Peredhil Posted February 7, 2002 Report Posted February 7, 2002 The Sixties, yes, the Sixties. Time of hope, time of rebellion, time for planning new ways to do things, ways that could (supposedly) not be any worse than the status quo. In contrast to most of the other movements of the time, one very active group combined militant vegetarianism (not so uncommon) with militant alcoholic prohibitionism (very uncommon). They believed, in fact, that the first would automatically lead to perfect health. Eat only vegetables, love one another, and the desire and drive to consume that Demon Rum would just pass away. In Summation, This movement believed that: Peas would rule the planets, and love would clear the bars. It was the dawning of the age of asparagus.
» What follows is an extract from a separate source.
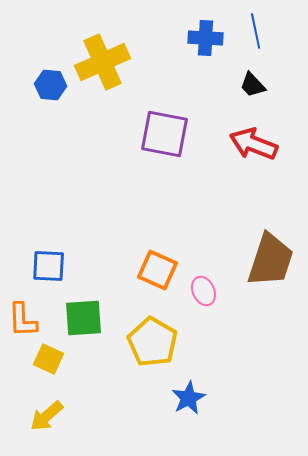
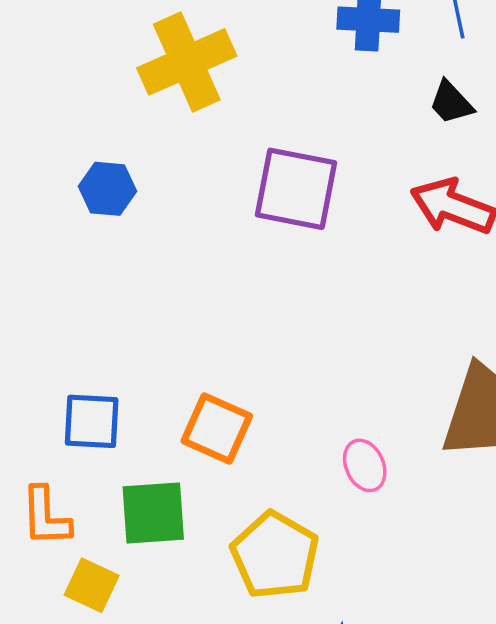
blue hexagon: (51, 85) -> (107, 189), moved
orange square: (158, 270) -> (217, 428), moved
The Portrait of Zool Posted February 7, 2002 Report Posted February 7, 2002 Now THAT'S funny! ~Zool~ Ancient, The Pen is Mightier than the Sword. Bard of Terra, Patron Saint of Aspiring Bards. Elder than dirt, more foolish than a jester, able to trip over the smallest logic in a single step. It's... Oh, you know.
Peredhil Posted November 20, 2002 Author Report Posted November 20, 2002 An Indian chief was feeling very sick, so he summoned the medicine man to his teepee. A brief but intense examination ensued, following which the medicine man cut off a thong of elk hide from his belt and gave it to the chief, instructing him to bite off, chew and swallow 1" of leather every day. After one month, the medicine man returned to see how the chief was feeling. The chief answered, "The thong is ended, but the malady lingers on."